Exercise brief: Once you have located the line containing "104.14 0) (unit 1)" in the material below, return it exactly along with each line after it through the line containing "3) (at 177.8 104.14 0)".
[Opening Material provided section]
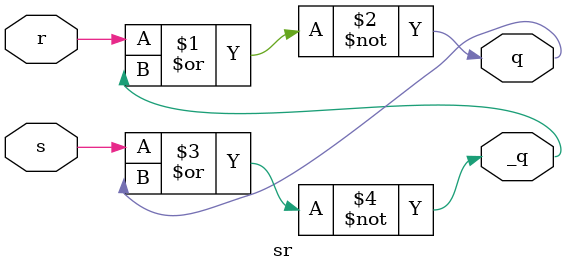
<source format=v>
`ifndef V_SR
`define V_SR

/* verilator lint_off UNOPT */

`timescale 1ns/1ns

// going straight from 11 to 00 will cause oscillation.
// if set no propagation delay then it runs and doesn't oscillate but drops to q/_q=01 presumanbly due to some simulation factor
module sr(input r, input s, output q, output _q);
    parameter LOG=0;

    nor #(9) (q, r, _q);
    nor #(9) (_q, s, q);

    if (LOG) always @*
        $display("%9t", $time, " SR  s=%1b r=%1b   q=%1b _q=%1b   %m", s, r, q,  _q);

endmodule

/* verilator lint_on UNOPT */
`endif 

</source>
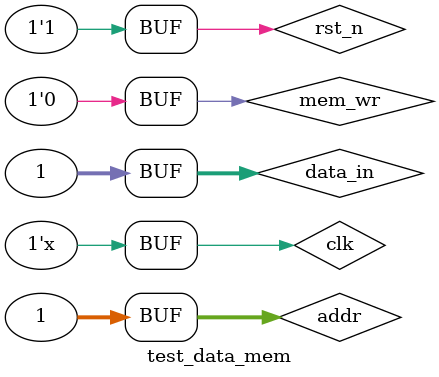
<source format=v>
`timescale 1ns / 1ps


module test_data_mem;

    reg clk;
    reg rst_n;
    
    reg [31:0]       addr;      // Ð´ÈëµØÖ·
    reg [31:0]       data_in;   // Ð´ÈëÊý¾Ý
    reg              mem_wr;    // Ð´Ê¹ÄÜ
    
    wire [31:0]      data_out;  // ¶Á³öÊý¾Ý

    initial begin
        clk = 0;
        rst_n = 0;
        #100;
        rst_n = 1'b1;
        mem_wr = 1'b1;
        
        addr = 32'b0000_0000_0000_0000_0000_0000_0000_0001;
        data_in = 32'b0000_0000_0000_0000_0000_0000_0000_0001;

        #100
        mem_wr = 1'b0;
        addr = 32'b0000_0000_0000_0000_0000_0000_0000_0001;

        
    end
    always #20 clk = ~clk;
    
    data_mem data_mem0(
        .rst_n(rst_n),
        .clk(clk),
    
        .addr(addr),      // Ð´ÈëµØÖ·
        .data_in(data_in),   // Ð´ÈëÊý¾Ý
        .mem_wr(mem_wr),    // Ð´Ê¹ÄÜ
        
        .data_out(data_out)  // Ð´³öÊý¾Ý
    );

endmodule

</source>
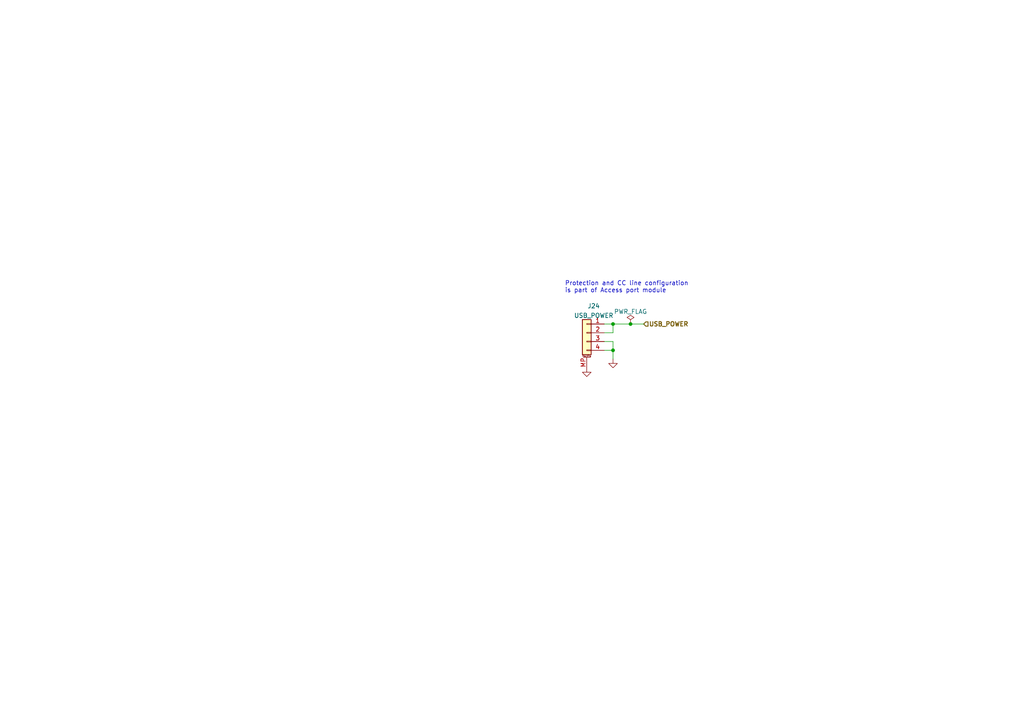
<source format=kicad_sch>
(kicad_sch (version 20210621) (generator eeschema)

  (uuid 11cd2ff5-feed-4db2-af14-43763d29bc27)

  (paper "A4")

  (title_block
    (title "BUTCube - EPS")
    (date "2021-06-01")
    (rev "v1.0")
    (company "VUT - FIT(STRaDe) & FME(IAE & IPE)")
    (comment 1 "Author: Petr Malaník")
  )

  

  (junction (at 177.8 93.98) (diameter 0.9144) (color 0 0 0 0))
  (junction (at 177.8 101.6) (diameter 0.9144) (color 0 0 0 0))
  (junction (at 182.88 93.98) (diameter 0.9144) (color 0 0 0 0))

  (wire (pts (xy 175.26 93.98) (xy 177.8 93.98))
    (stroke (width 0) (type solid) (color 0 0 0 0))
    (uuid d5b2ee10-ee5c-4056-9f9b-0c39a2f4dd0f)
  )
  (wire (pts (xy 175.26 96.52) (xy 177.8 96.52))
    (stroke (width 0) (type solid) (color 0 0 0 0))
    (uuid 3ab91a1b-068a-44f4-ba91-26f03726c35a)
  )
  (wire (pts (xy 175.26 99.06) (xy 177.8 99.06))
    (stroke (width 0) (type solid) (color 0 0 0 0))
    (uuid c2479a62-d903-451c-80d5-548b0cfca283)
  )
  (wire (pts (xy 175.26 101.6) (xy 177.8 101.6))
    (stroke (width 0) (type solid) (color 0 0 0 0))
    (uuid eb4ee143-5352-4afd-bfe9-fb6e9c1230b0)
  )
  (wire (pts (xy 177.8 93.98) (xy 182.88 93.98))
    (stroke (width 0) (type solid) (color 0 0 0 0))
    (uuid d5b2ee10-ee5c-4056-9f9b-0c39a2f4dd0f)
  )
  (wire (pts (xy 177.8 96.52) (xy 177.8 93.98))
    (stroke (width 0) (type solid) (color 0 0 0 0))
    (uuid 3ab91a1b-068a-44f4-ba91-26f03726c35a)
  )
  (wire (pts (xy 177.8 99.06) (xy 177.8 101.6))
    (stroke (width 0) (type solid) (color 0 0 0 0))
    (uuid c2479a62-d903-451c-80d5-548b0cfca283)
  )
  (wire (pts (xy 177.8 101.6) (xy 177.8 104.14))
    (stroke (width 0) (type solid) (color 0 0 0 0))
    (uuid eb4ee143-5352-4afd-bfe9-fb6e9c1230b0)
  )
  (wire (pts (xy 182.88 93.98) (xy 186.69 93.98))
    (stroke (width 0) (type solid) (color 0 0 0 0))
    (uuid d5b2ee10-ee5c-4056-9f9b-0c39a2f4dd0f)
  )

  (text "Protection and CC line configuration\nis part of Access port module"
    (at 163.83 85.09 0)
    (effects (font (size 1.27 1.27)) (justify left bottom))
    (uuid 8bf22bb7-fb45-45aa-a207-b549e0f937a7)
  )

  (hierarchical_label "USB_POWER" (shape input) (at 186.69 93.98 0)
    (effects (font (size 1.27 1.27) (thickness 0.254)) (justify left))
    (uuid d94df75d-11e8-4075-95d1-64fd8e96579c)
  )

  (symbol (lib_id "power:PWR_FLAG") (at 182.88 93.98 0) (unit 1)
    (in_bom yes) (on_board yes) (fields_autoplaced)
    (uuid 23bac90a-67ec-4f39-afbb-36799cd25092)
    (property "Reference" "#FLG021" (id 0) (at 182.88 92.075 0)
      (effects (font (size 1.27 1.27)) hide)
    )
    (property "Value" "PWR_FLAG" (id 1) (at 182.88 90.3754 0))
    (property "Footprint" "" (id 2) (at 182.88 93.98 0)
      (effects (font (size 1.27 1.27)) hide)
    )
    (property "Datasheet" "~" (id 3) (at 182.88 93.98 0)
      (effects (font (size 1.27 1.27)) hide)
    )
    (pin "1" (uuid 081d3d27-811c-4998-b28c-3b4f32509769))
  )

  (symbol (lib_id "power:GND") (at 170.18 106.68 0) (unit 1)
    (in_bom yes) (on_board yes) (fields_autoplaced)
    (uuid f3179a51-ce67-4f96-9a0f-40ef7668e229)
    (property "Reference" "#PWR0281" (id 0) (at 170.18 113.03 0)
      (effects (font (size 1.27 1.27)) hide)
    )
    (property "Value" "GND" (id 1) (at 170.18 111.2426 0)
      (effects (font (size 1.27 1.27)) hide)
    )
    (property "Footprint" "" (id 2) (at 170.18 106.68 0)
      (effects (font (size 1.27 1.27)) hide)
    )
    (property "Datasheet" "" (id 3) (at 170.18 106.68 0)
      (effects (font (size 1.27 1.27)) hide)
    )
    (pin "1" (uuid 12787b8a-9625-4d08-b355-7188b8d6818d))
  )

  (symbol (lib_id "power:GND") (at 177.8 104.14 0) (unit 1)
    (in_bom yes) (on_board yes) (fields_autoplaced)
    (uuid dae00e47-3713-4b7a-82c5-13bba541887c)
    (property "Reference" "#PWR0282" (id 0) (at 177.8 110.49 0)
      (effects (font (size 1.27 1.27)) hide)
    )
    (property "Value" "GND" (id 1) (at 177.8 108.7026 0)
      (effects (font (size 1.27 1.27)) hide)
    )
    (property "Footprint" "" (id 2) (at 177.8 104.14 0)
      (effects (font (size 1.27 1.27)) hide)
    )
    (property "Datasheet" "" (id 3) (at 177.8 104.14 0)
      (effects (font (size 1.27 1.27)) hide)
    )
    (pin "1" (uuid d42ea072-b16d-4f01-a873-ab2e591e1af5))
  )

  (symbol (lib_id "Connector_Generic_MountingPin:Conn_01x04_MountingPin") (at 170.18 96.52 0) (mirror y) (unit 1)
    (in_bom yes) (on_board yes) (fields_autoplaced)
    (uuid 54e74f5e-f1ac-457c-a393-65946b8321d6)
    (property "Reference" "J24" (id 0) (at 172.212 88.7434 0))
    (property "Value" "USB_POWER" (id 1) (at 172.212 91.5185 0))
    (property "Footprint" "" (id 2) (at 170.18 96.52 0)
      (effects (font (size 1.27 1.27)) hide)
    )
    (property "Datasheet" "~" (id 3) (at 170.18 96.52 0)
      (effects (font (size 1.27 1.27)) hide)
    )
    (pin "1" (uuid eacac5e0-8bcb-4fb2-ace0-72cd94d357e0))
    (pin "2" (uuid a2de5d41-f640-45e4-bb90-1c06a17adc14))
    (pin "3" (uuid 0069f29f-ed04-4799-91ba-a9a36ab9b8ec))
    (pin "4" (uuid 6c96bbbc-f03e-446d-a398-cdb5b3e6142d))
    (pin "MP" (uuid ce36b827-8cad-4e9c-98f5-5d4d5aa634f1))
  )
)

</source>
[Closing Material provided section]
[Opening Material provided section]
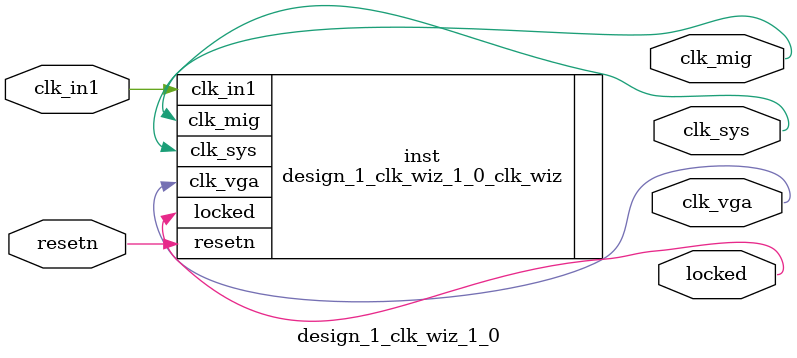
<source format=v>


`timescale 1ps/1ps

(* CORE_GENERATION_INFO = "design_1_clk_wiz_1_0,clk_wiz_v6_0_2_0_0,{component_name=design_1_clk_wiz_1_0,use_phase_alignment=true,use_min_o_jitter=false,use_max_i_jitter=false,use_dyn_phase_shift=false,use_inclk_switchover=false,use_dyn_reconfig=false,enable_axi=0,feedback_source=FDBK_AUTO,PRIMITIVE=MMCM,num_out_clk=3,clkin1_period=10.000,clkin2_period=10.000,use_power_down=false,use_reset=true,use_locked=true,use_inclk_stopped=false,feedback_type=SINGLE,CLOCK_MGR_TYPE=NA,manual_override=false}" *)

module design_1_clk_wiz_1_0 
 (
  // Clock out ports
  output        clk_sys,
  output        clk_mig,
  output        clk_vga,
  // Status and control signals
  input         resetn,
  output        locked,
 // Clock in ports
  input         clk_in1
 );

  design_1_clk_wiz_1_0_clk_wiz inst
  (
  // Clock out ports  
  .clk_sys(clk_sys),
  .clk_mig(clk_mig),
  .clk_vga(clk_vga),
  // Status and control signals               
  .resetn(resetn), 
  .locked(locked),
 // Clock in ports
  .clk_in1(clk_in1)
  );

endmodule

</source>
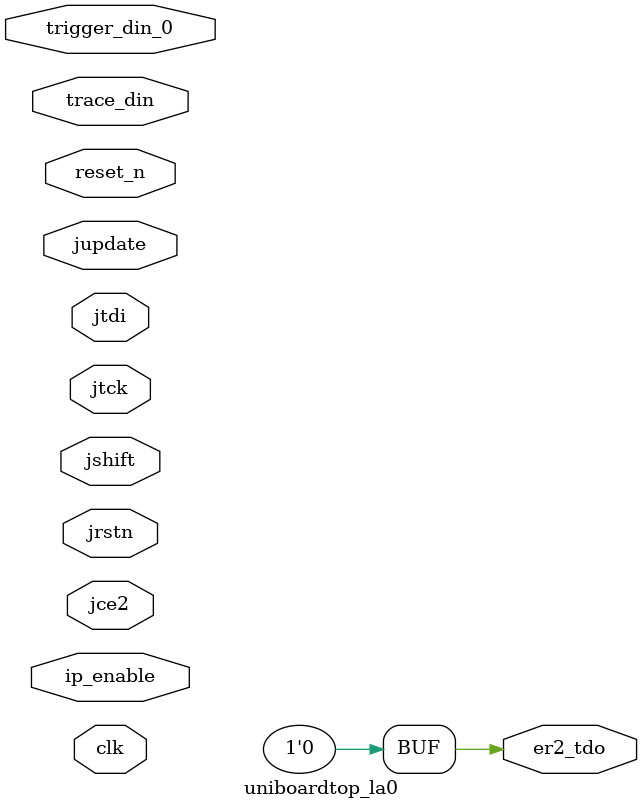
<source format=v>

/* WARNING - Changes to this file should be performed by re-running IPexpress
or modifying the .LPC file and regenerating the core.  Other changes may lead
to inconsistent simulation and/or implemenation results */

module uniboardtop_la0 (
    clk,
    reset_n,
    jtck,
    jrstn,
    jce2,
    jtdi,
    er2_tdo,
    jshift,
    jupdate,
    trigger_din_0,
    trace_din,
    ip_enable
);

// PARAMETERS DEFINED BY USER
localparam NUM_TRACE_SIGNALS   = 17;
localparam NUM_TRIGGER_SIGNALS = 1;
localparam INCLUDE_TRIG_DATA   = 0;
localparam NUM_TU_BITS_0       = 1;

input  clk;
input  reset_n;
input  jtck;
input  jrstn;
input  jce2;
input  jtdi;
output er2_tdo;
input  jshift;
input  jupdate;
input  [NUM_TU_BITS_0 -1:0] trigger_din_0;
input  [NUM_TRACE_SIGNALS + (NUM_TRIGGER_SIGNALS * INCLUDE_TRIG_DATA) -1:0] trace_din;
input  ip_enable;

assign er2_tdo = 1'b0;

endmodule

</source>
[Closing Material provided section]
Response box:
  (symbol (lib_id "power:GND") (at 177.8 104.14 0) (unit 1)
    (in_bom yes) (on_board yes) (fields_autoplaced)
    (uuid dae00e47-3713-4b7a-82c5-13bba541887c)
    (property "Reference" "#PWR0282" (id 0) (at 177.8 110.49 0)
      (effects (font (size 1.27 1.27)) hide)
    )
    (property "Value" "GND" (id 1) (at 177.8 108.7026 0)
      (effects (font (size 1.27 1.27)) hide)
    )
    (property "Footprint" "" (id 2) (at 177.8 104.14 0)
      (effects (font (size 1.27 1.27)) hide)
    )
    (property "Datasheet" "" (id 3) (at 177.8 104.14 0)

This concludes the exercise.